* [Extracted text]:
Devotees of the Affordable Care Act (ACA) will know all too well that the IRS originally put the kibosh on employers reimbursing the cost of individual insurance policies. Well, as times change, so can the rules, but the new flexibility comes with some strings attached and leaves open some issues and questions.

The Departments of Health and Human Services, Labor, and Treasury (the Departments) have now proposed to let employers to reimburse employees for individual health insurance policies and expanded the use of health reimbursement arrangements (HRAs) for other ancillary types of coverage/excepted benefits. This article will focus on the reimbursement of individual health insurance policies, the open questions the proposal leaves, and the potential pitfalls for employers, if the rules are finalized as proposed.

The Current Landscape (Still Applies)

* [Exercise requirements]: According to the text on employer reimbursement of individual health insurance, which three Departments proposed letting employers reimburse employees for individual health insurance policies? The material that follows has no connection to the text above.

(Human pose keypoint data)
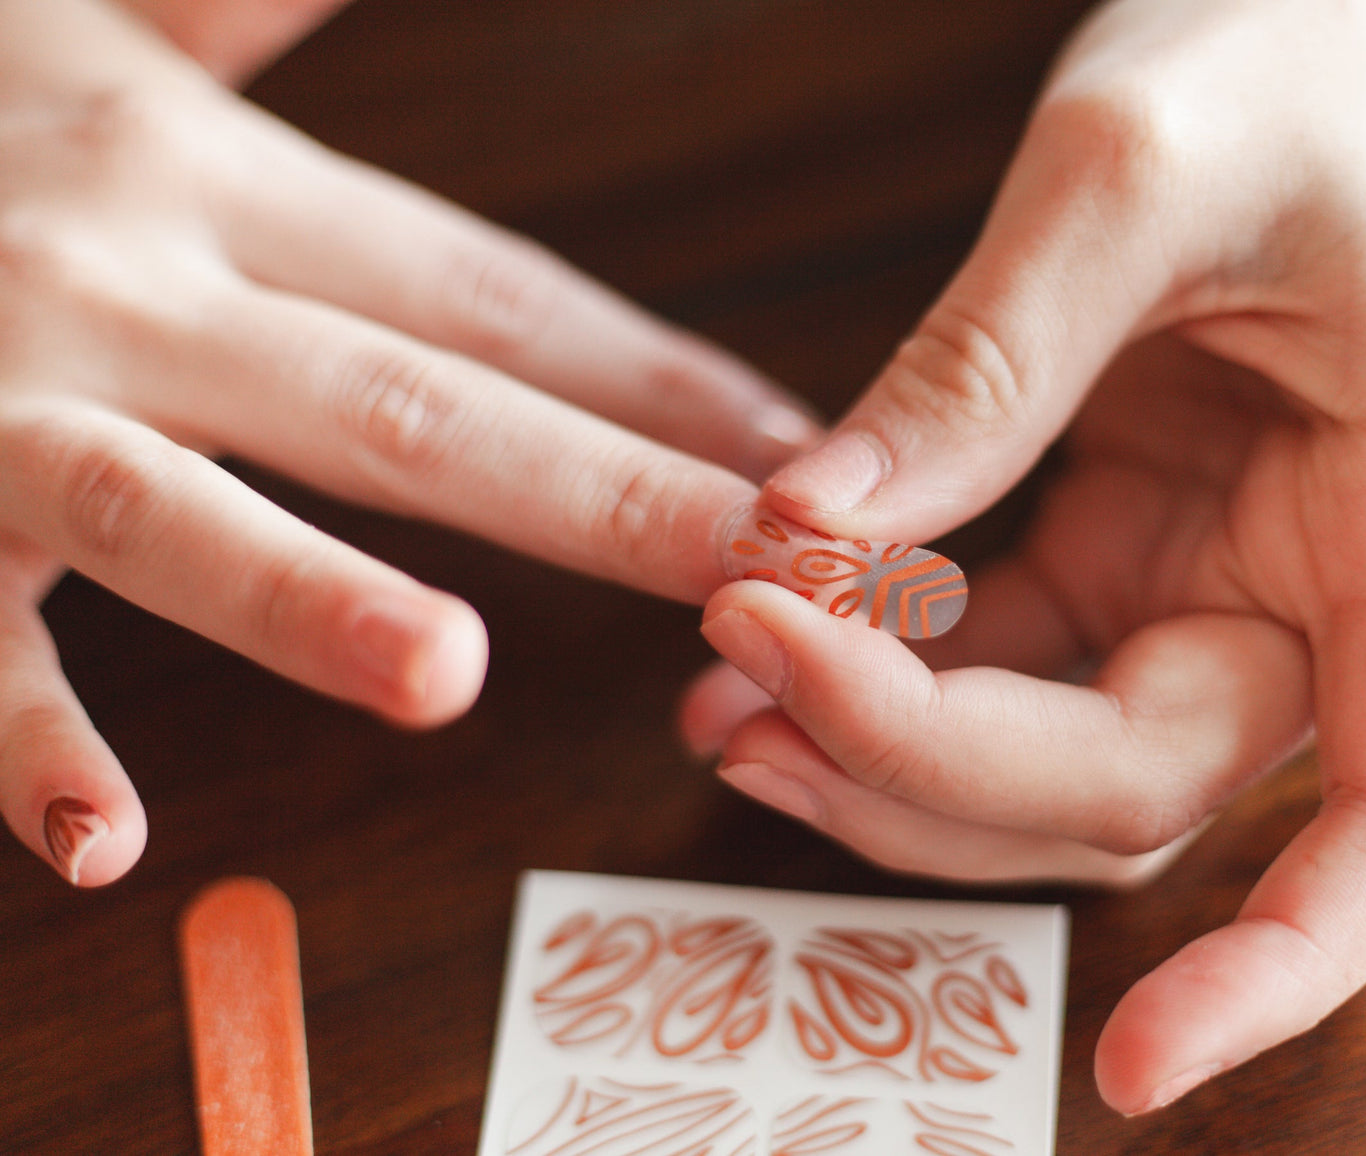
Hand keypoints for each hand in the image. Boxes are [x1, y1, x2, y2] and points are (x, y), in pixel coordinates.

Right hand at [0, 0, 816, 885]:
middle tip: (759, 572)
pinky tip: (108, 846)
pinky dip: (22, 745)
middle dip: (600, 497)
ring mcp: (4, 407)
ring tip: (445, 678)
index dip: (654, 376)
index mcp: (216, 185)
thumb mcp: (105, 25)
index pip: (492, 299)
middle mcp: (134, 287)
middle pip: (413, 408)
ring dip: (310, 602)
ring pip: (182, 516)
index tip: (795, 453)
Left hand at [683, 0, 1365, 1114]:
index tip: (1133, 1070)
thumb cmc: (1306, 42)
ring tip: (715, 690)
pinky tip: (763, 623)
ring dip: (874, 750)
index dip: (1281, 969)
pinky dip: (878, 665)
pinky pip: (991, 661)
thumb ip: (990, 356)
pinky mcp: (1116, 540)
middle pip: (1119, 786)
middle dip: (917, 771)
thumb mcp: (1142, 169)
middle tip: (734, 690)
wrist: (1316, 7)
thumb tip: (816, 527)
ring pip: (1038, 755)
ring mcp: (1207, 580)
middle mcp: (1319, 592)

* [Task output]: Health and Human Services, Labor, and Treasury.